On 2016-08-26 17:19, Dave Taht wrote:
On Fri, Aug 26, 2016 at 4:12 AM, Johannes Berg
<johannes@xxxxxxxxxxxxxxxx> wrote:
On Fri, 2016-08-26 at 03:48 -0700, Dave Taht wrote:
I'm always rather big on people testing latency under load, and napi
tends to add some.
That's a completely useless comment.
Obviously, everybody uses NAPI; it's necessary for system load and
thus
performance, and lets drivers take advantage of TCP merging to reduce
ACKs, which is tremendously helpful (over wifi in particular.)
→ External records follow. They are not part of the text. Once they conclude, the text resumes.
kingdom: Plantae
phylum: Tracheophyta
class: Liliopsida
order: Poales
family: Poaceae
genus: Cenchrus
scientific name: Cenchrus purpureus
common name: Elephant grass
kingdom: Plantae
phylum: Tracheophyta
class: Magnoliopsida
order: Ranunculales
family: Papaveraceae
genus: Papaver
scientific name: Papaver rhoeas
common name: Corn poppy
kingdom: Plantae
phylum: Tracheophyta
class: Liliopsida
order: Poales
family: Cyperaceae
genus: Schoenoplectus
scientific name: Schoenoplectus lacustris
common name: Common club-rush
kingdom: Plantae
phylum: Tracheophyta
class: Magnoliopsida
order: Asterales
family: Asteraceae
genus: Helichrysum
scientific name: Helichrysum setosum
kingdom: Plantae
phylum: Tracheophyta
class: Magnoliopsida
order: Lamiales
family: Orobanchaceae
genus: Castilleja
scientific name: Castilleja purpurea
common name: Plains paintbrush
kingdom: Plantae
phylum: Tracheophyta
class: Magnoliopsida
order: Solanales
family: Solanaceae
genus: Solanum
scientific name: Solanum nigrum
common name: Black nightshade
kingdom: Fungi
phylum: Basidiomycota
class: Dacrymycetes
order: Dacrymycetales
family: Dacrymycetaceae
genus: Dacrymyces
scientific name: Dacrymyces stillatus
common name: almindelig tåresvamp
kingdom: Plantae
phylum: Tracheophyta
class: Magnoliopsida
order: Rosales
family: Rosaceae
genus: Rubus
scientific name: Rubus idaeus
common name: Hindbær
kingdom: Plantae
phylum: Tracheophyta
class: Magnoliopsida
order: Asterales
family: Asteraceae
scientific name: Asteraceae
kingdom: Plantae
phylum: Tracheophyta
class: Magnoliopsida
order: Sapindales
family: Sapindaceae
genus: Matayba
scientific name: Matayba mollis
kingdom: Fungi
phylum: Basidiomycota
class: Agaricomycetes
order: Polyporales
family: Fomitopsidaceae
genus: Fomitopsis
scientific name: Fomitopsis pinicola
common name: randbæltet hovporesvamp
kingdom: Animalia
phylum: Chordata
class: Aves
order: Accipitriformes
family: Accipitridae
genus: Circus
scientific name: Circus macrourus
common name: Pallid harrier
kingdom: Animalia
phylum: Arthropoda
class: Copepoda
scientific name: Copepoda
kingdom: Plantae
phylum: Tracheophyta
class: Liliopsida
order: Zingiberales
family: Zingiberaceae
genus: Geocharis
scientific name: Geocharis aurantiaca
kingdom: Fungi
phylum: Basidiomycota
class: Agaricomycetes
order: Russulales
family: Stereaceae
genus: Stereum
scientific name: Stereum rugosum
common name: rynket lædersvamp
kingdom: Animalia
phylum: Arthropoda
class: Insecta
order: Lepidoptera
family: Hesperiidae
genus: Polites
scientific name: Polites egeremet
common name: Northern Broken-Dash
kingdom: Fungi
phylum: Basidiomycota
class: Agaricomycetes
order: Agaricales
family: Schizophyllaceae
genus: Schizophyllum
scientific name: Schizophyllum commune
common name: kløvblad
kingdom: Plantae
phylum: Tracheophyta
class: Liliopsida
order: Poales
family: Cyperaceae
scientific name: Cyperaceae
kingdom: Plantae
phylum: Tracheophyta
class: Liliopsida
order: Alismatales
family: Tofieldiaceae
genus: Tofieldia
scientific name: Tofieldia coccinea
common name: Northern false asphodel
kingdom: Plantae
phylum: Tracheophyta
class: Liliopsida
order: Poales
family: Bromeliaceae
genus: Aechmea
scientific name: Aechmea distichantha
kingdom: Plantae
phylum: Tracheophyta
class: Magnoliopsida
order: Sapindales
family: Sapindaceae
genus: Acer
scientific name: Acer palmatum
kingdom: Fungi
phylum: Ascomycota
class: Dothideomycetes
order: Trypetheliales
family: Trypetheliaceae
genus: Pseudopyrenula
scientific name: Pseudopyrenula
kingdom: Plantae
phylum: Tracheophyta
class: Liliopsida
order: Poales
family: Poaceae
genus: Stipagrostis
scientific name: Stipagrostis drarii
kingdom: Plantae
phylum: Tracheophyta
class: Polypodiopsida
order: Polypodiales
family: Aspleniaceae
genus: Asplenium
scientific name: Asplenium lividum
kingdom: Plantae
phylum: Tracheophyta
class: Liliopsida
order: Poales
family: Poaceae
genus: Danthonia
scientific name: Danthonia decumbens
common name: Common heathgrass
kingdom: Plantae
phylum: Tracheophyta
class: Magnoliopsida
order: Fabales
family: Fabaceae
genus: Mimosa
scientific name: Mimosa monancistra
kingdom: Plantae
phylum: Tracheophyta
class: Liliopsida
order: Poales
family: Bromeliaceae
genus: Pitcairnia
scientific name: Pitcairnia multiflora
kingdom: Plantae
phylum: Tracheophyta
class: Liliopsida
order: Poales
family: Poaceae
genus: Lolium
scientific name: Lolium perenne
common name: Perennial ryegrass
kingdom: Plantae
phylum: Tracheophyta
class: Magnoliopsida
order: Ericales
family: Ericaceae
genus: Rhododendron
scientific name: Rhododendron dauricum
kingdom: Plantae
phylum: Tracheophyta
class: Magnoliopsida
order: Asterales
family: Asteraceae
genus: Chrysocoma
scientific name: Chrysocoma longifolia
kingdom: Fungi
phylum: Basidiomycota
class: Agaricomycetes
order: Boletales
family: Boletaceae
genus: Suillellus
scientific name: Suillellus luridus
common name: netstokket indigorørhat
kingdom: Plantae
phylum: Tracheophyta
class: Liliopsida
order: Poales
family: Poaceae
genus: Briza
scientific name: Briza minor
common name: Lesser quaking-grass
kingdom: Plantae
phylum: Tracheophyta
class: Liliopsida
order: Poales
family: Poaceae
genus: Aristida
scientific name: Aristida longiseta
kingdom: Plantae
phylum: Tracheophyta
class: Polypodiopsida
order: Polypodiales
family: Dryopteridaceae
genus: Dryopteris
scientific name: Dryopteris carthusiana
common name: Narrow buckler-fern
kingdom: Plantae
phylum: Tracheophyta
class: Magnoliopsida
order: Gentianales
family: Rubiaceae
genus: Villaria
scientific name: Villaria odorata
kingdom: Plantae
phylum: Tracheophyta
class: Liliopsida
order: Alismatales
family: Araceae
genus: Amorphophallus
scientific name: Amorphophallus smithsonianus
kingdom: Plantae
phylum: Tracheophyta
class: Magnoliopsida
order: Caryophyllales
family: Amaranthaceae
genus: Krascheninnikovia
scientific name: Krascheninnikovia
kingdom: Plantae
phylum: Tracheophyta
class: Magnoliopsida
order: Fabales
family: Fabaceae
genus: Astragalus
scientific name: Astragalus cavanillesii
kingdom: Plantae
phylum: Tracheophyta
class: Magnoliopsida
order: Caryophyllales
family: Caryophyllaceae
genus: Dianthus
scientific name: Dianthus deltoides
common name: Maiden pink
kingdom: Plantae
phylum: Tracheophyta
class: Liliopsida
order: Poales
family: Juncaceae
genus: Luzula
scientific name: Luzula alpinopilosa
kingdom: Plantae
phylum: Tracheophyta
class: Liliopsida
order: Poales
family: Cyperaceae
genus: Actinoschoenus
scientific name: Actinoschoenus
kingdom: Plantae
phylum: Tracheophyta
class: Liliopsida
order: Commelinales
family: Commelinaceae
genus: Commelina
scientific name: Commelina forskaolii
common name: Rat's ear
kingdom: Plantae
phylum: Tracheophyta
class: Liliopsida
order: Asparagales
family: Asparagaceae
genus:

Please stop making such drive-by comments that focus only on the
single
thing you find important above all; not all people can care only about
that single thing, and unconstructively reiterating it over and over
doesn't help.
Well, I apologize for being testy. It is I spent a lot of time
testing michal's patchset for the ath10k back in may, and I *will* go
and retest ath10k, when these patches land. My principal concern with
using napi is at lower rates than the maxes typically reported in a
patchset.
You are always welcome to validate this change and share your feedback.
But it would be nice if people always did test for latency under load
when making improvements, before getting to me, and despite having
helped make a very comprehensive test suite available (flent) that
tests all sorts of things for wifi, getting people to actually use it
to see real problems, (in addition to latency under load!) while their
fingers are still hot in the codebase, and track/plot their results,
remains an ongoing issue across the entire industry.
http://blog.cerowrt.org/post/fq_codel_on_ath10k/
As you know, NAPI is designed to improve performance of high speed n/w
devices. From LWN: "NAPI is a proven
(www.cyberus.ca/~hadi/usenix-paper.tgz) technique to improve network
performance on Linux." Even most of Gig-speed network drivers were
already migrated to NAPI. Tasklets are heavy CPU consumers and it will
impact performance of other low priority tasks. The article[1] explains
the problems of tasklet.
From my observations, average CPU usage got reduced by 10% under heavy
data traffic against same peak throughput. I validated this change on
both IPQ4019 platform (Quad-Core ARM Cortex A7 processor) and AP135
platform (uni-core MIPS 720 MHz processor). I did not observe any
regression.
There are many other problems in wifi, of course, that could use
engineering mental internalization, like airtime fairness, and the
mis-behavior of the hardware queues,
http://blog.cerowrt.org/post/cs5_lockout/
wifi channel scans
http://blog.cerowrt.org/post/disabling_channel_scans/
and so on.
I have a ton more datasets and blog entries left to write up from the
ath9k work thus far which point to some other issues (minstrel,
aggregation, retries)
your data are really impressive. Once again, feel free to validate this
change and share your inputs.
[1] http://lwn.net/Articles/239633/
-Rajkumar